The guards at national frontiers notoriously lack a cosmopolitan viewpoint, still it must be admitted we live in a period of remarkable global give and take. Modern air travel, mass media, the internet and trade all make people more interconnected than previously. The Silk Road and the Columbian Exchange were big deals, but they are dwarfed by the present.

We all know the downsides well enough. Ill-paid laborers from Asia and Latin America displace American workers, but they also provide the affordable merchandise at Costco and Wal-Mart that the reduced pay of formerly unionized auto workers in Detroit or Norma Raes in Caroline buys. It’s a trade-off with complicated winners and losers.

Invasive species screw up ecosystems around the planet, often leading to surprise extinctions and lesser difficulties – zebra mussels, kudzu, Ebola. We have given the world liberal ideals, rock and roll, robber baron capitalism and the response has often been Berlin Walls and suicide bombers.

Still the process seems inexorable, in part because there is a profit in it, whether financial or psychic. Kremlin protesters ape punk rockers. Foreign thugs imitate rappers. We import reggae from the Caribbean, TV shows from Europe and actors from Australia.

In “Citizen U.S.A.,” a lovely documentary by Alexandra Pelosi about new Americans being granted citizenship, there’s a charming moment when she asks a new citizen in Florida what it means to be an American. He’s from Albania and is decked out for the ceremony in a double-breasted cream colored suit of vaguely boxy, middle European cut with a matching fedora. He says that in America we have freedom to try everything. In Albania there was barely bread to eat but here he can have China food one meal, Mexican the next, Italian the next.
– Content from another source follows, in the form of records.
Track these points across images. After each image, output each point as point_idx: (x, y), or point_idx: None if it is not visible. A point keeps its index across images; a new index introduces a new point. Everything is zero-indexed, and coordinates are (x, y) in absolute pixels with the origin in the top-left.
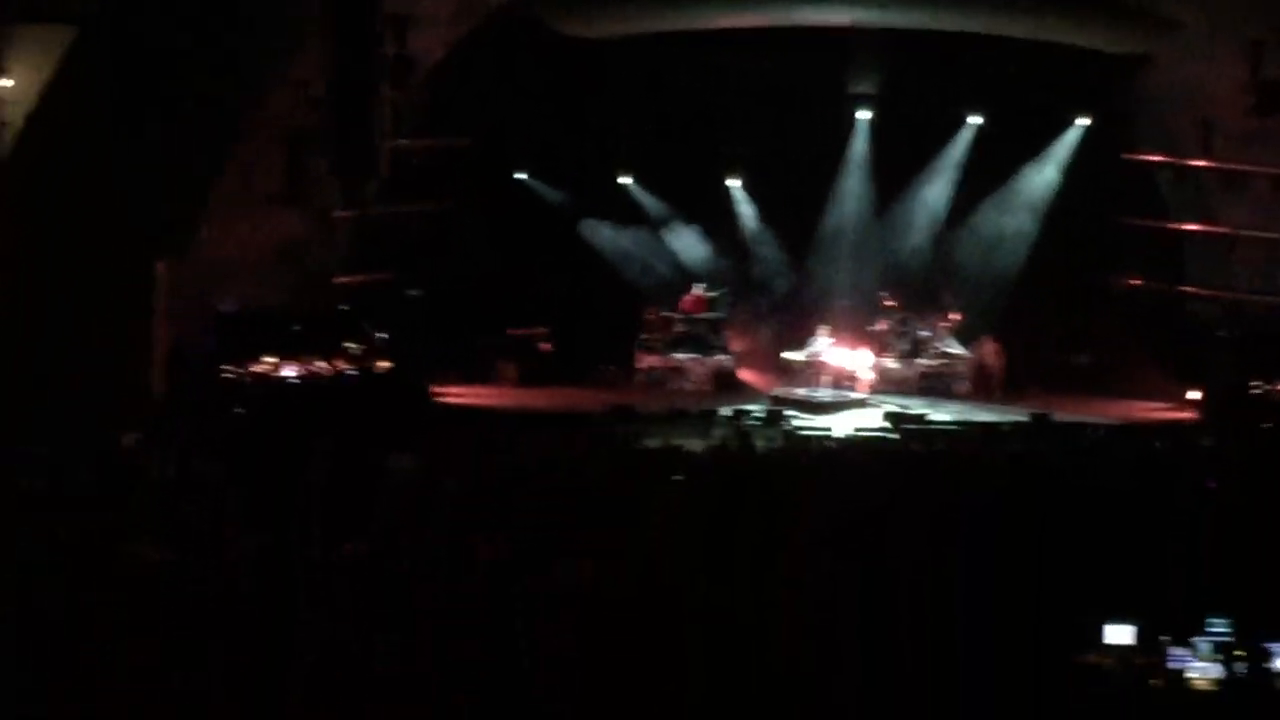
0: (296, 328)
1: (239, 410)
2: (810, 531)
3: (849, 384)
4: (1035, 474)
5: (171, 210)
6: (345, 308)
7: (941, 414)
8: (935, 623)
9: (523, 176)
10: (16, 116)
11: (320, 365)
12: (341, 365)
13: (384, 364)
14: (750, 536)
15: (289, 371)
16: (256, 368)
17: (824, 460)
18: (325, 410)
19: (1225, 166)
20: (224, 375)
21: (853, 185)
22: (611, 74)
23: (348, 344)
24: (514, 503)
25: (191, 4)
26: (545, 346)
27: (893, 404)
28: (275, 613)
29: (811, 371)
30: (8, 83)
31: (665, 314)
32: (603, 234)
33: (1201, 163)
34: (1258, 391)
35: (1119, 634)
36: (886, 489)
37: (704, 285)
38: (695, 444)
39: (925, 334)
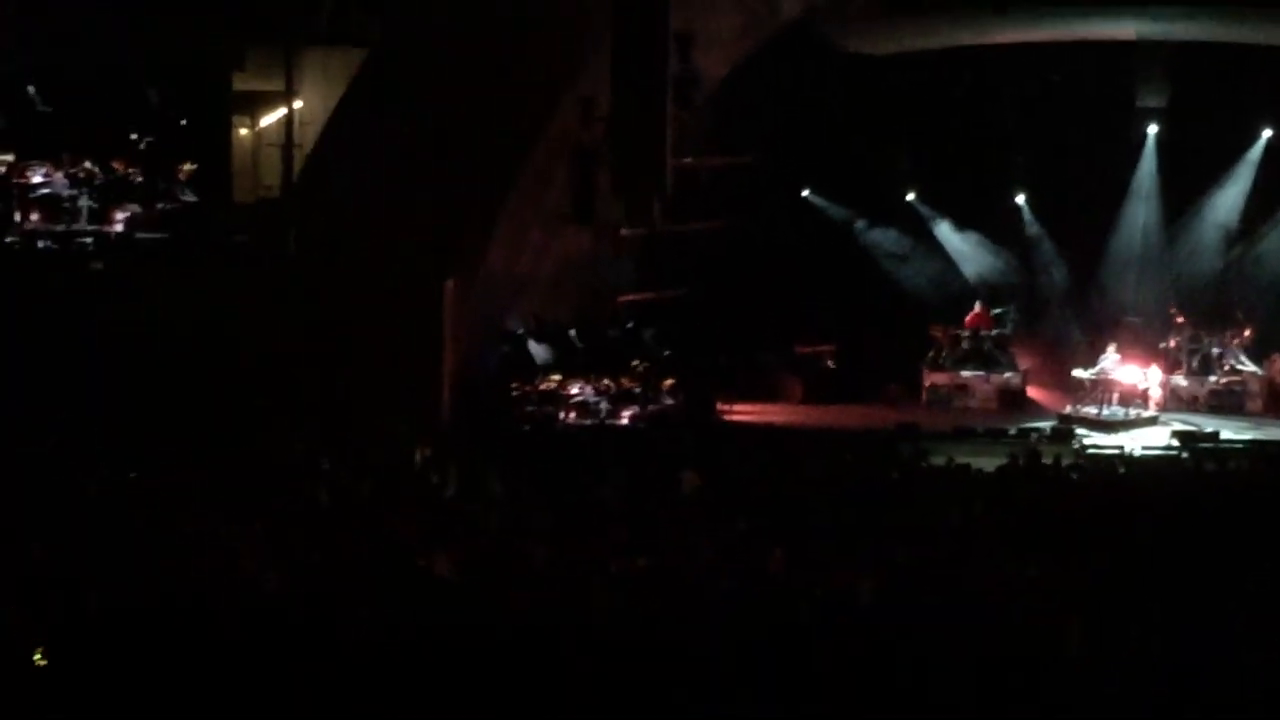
0: (581, 345)
1: (525, 427)
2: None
3: (1139, 402)
4: None
5: (460, 229)
6: (631, 325)
7: (1234, 432)
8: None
9: (807, 193)
10: (308, 138)
11: (605, 384)
12: (627, 383)
13: (669, 382)
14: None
15: (575, 390)
16: (543, 386)
17: (1120, 480)
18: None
19: None
20: (511, 392)
21: (1142, 200)
22: (895, 90)
23: (635, 362)
24: (802, 518)
25: (477, 23)
26: (830, 364)
27: (1183, 422)
28: (565, 624)
29: (1101, 389)
30: (299, 104)
31: (951, 331)
32: (887, 250)
33: None
34: None
35: None
36: (1188, 509)
37: (989, 301)
38: (983, 462)
39: (1216, 350)
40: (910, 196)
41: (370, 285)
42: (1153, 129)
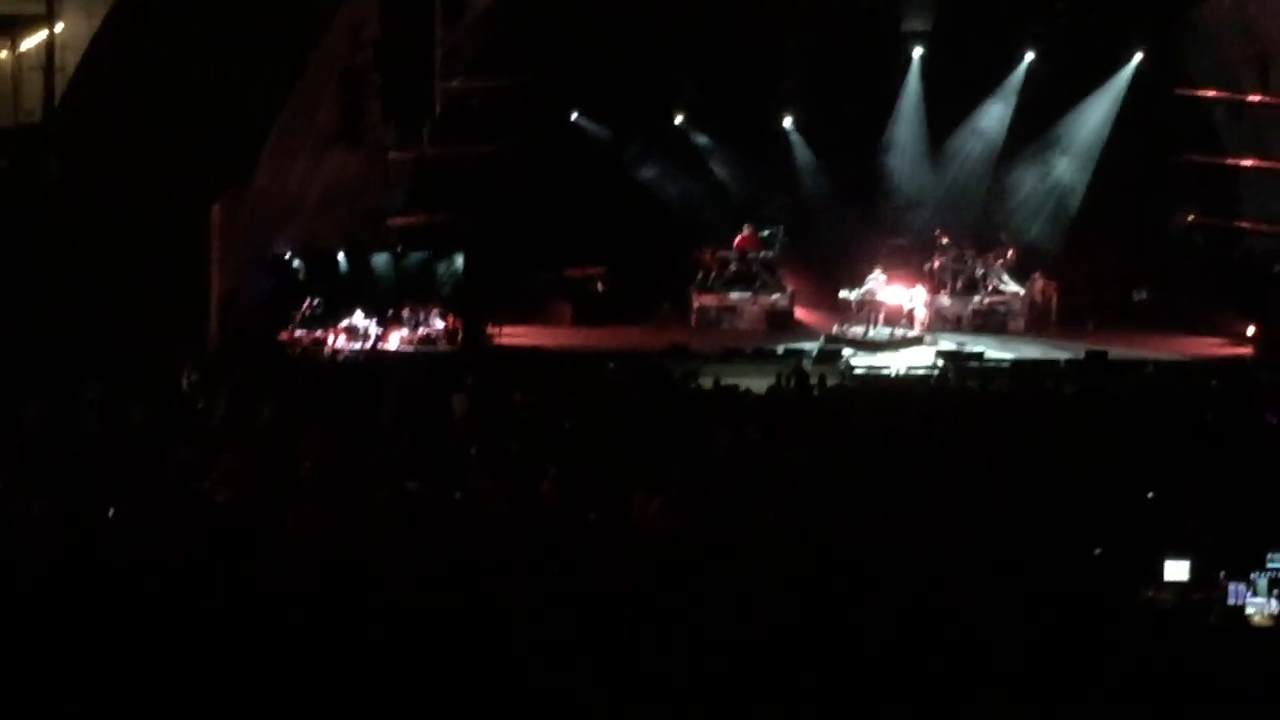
0: (349, 268)
1: (295, 352)
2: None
3: (904, 322)
4: (1093, 412)
5: (227, 152)
6: (400, 248)
7: (997, 351)
8: (997, 558)
9: (576, 116)
10: (70, 62)
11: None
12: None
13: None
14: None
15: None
16: (310, 309)
17: (882, 398)
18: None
19: None
20: (279, 316)
21: (907, 123)
22: (664, 13)
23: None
24: (573, 441)
25: None
26: (601, 286)
27: (948, 341)
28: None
29: (867, 310)
30: (61, 27)
31: (719, 253)
32: (656, 172)
33: (1257, 98)
34: None
35: (1177, 570)
36: (946, 427)
37: (757, 224)
38: (752, 382)
39: (980, 271)
40: (679, 119)
41: (136, 210)
42: (917, 52)
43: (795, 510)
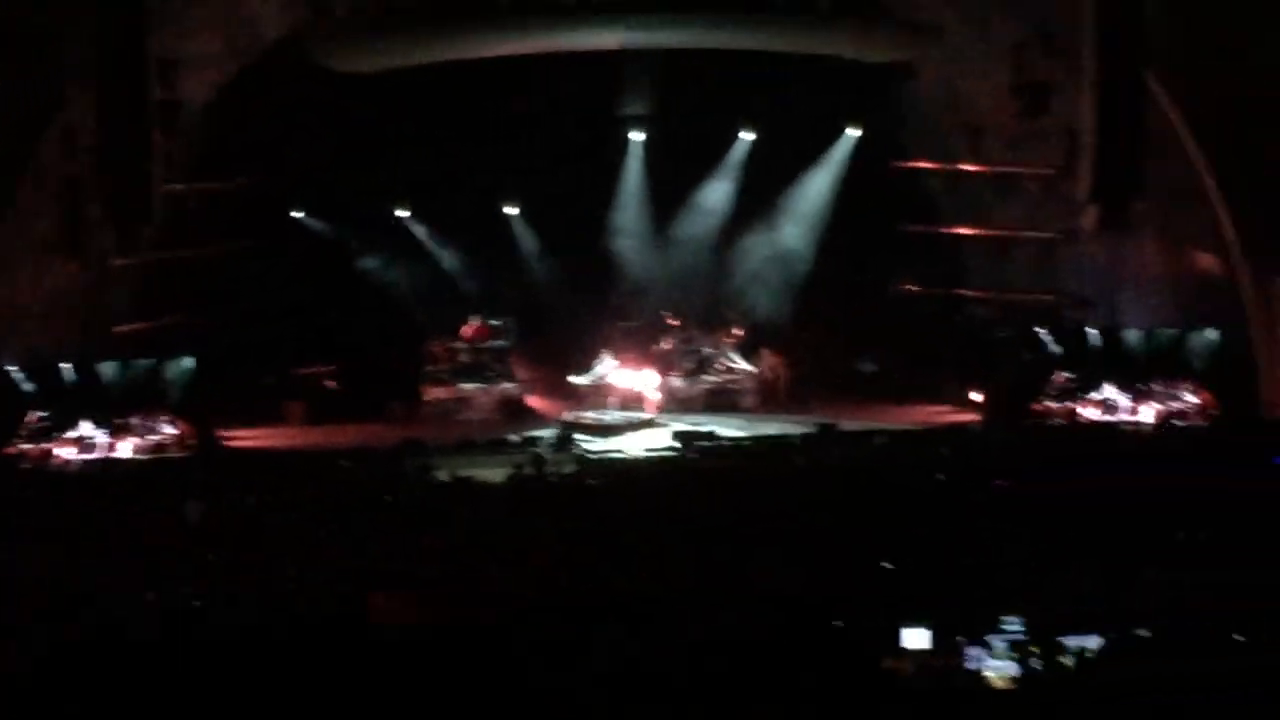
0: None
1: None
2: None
3: (637, 405)
4: (826, 484)
5: None
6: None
7: (730, 429)
8: (738, 632)
9: (301, 214)
10: None
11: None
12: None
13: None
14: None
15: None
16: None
17: (618, 481)
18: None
19: (995, 169)
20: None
21: (630, 206)
22: (383, 107)
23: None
24: (311, 540)
25: None
26: (331, 384)
27: (681, 422)
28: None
29: (599, 394)
30: None
31: (449, 345)
32: (383, 269)
33: (972, 167)
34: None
35: (916, 637)
36: (683, 506)
37: (484, 314)
38: (489, 473)
39: (709, 351)
40: (403, 213)
41: None
42: (637, 135)
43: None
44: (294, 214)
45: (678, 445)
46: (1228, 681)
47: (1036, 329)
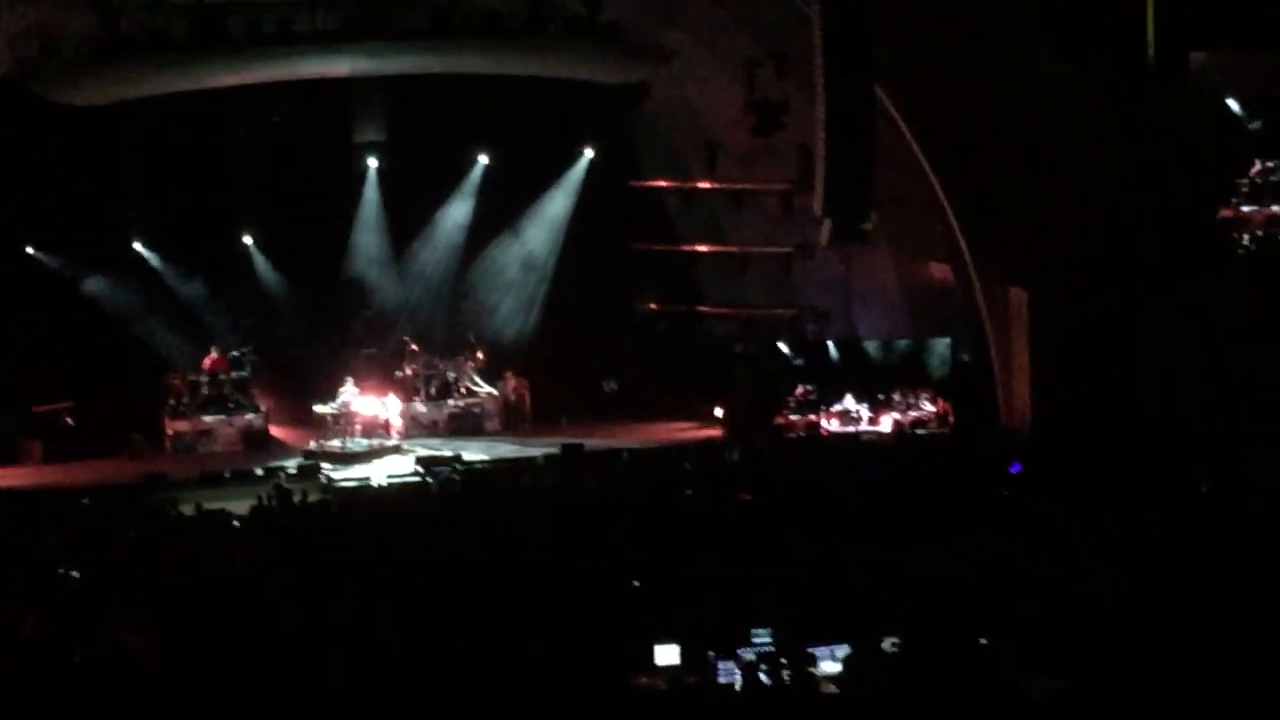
0: None
1: None
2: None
3: (382, 431)
4: (573, 505)
5: None
6: None
7: (475, 453)
8: (490, 657)
9: (30, 250)
10: None
11: None
12: None
13: None
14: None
15: None
16: None
17: (362, 510)
18: None
19: (731, 187)
20: None
21: (368, 233)
22: (116, 139)
23: None
24: (50, 580)
25: None
26: (70, 421)
27: (426, 448)
28: None
29: (343, 422)
30: None
31: (189, 377)
32: (116, 301)
33: (707, 184)
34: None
35: (668, 654)
36: (429, 532)
37: (224, 345)
38: (233, 505)
39: (451, 375)
40: (137, 245)
41: None
42: (373, 161)
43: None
44: (27, 249)
45: (421, 470)
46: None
47: (776, 343)
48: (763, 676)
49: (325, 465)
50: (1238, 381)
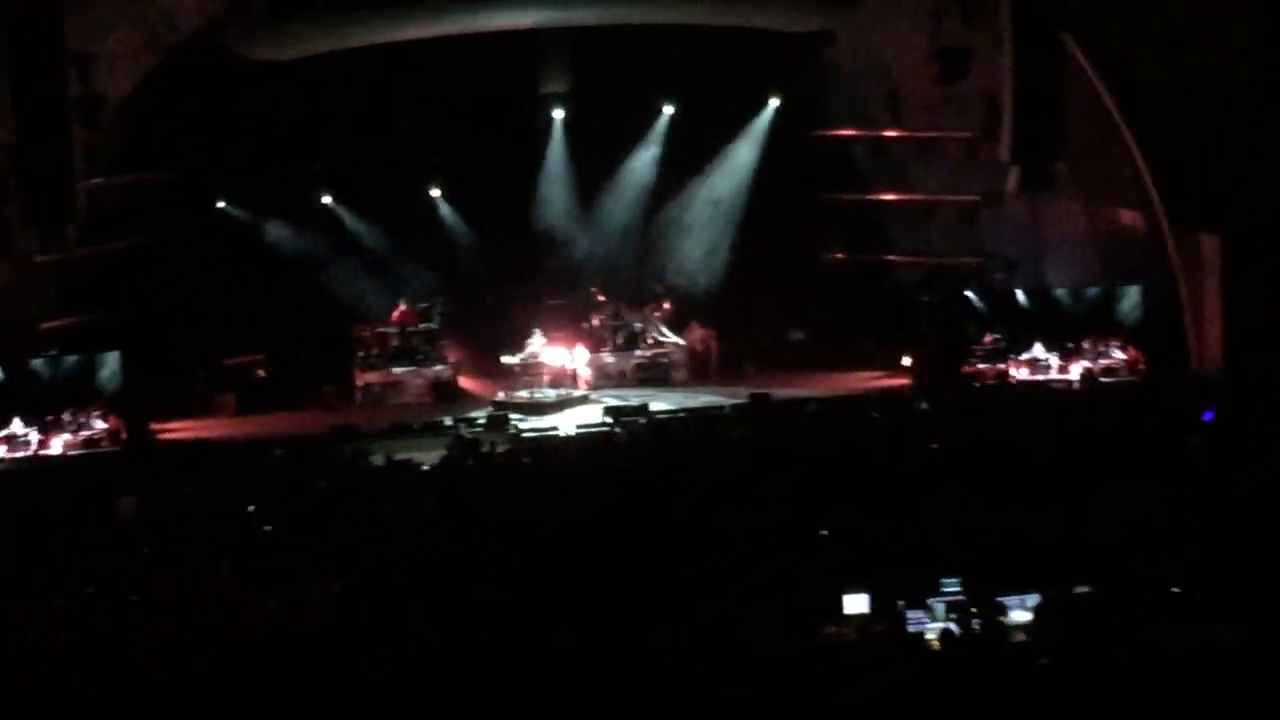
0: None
1: None
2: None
3: (569, 382)
4: (761, 454)
5: None
6: (56, 352)
7: (662, 403)
8: (679, 609)
9: (223, 204)
10: None
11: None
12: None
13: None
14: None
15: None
16: None
17: (553, 459)
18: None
19: (916, 135)
20: None
21: (554, 185)
22: (305, 94)
23: None
24: (247, 532)
25: None
26: (262, 373)
27: (613, 398)
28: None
29: (531, 373)
30: None
31: (378, 329)
32: (306, 254)
33: (893, 133)
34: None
35: (856, 603)
36: (620, 482)
37: (413, 297)
38: (423, 455)
39: (639, 325)
40: (326, 199)
41: None
42: (559, 113)
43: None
44: (220, 204)
45: (609, 421)
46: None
47: (964, 291)
48: (952, 626)
49: (514, 416)
50: None
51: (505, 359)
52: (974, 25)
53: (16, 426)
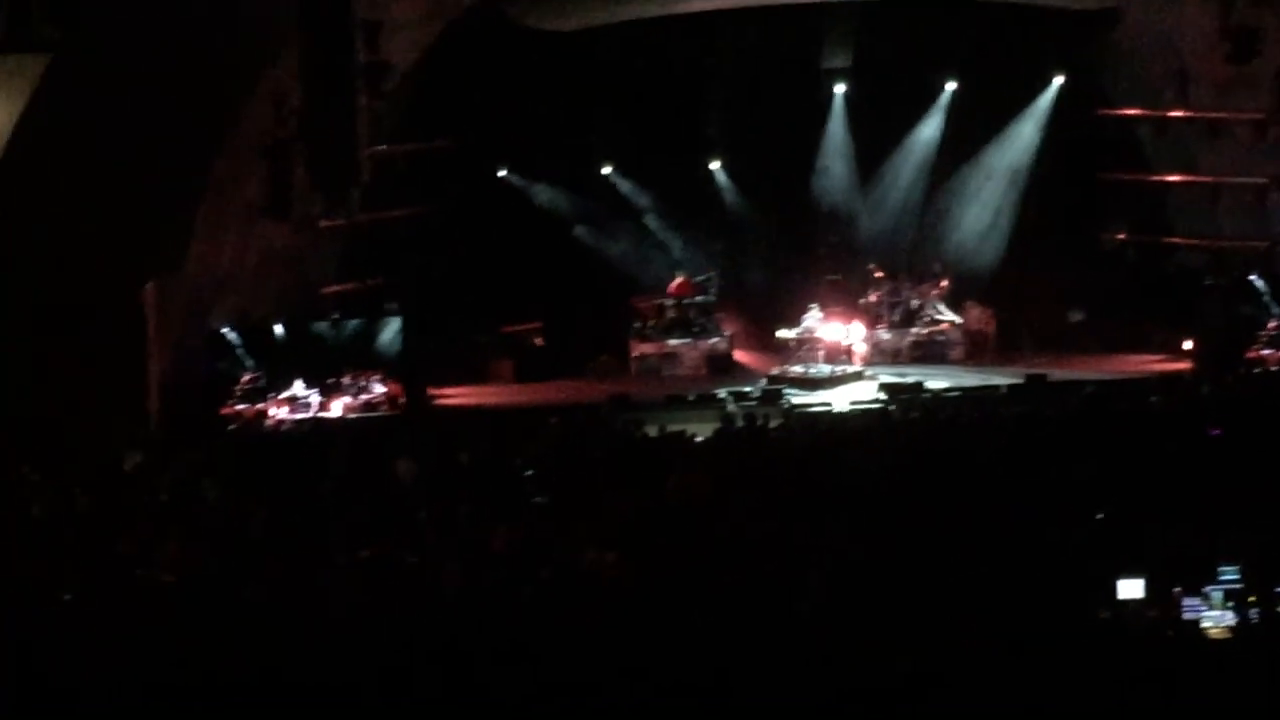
0: (287, 339)
1: (232, 427)
2: (825, 503)
3: (844, 358)
4: (1037, 435)
5: (157, 230)
6: (337, 316)
7: (937, 381)
8: (950, 587)
9: (504, 173)
10: None
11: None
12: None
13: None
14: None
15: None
16: (249, 382)
17: (828, 435)
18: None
19: (1204, 115)
20: (218, 392)
21: (834, 160)
22: (586, 65)
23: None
24: (522, 497)
25: (162, 21)
26: (539, 341)
27: (888, 375)
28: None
29: (806, 348)
30: None
31: (655, 301)
32: (588, 224)
33: (1180, 113)
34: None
35: (1131, 588)
36: (893, 459)
37: (691, 269)
38: (696, 428)
39: (916, 303)
40: (607, 170)
41: (70, 295)
42: (840, 88)
43: (746, 549)
44: (501, 173)
45: (884, 398)
46: None
47: (1248, 276)
48: (1228, 614)
49: (788, 390)
50: None
51: (781, 333)
52: (1266, 4)
53: (298, 388)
Anything he wants.

One might suppose this sort of thing a one-way street. We’re the melting pot, after all. But it’s happening everywhere and faster and faster. A year or two ago I was briefly in the south of France for the first time in twenty years. At the stalls at the provincial street fairs there were the predictable cheeses, wines and confitures, but there were almost as many Arab spice merchants and falafel stands.

We all know that Col. Sanders now gains more revenue aboard than at home and that many Hollywood movies only break even because of the foreign box office. I am old enough to remember when I first encountered pizza, tacos and kibbeh, yet today in my little Podunk town those are joined by Salvadoran joints, sushi bars, Korean BBQ and Caribbean jerk chicken.
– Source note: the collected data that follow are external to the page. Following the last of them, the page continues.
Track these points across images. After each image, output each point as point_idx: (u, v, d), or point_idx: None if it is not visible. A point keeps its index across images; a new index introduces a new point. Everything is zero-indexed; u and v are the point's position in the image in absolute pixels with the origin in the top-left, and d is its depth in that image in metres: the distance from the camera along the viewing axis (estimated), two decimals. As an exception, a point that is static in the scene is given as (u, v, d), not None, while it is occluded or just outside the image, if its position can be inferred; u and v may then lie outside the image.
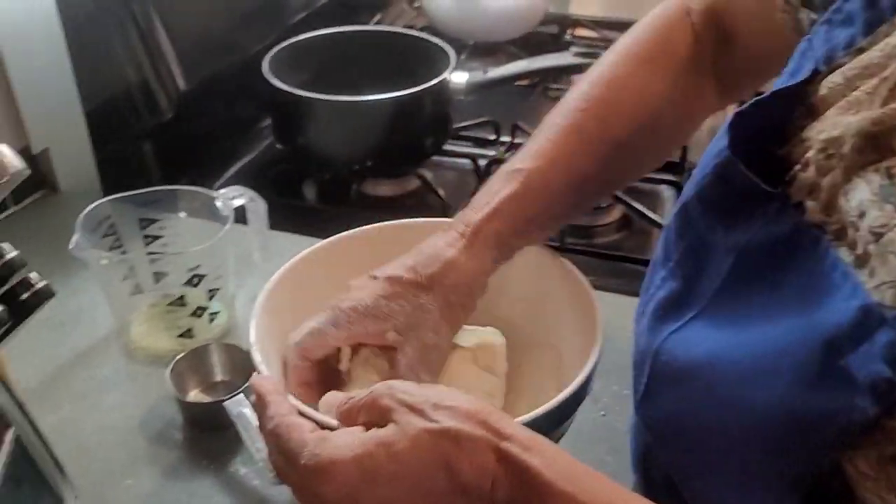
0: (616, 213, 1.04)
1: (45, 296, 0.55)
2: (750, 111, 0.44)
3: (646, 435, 0.52)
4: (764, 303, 0.42)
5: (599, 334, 0.58)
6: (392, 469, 0.41)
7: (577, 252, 0.94)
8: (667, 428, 0.48)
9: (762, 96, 0.44)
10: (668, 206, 1.06)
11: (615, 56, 0.63)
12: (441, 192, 1.06)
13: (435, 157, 1.13)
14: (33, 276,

I was recently told this little tale, a real sign of the times, that suggests there is no end to the mash-ups possible in a world with porous borders and wild west trade. American expats in China grew homesick for Chinese food. Not the sort available all around them, but the Americanized version they’d grown up on.

They decide they probably weren’t alone since so many other American, like them, were constantly in and out of China or had been relocated there for business reasons. So maybe there’d be a market niche for an American-style Chinese restaurant in China catering to other expat Americans.

But a funny thing happened on the way to the fortune cookie, which incidentally is the name of the place they opened. Chinese people began to try the Americanized version and it caught on with them. Thus, Americans have now succeeded in exporting Chinese food to China where it is helping to Americanize the palates of the locals.

It’s a funny old world in which we find ourselves citizens.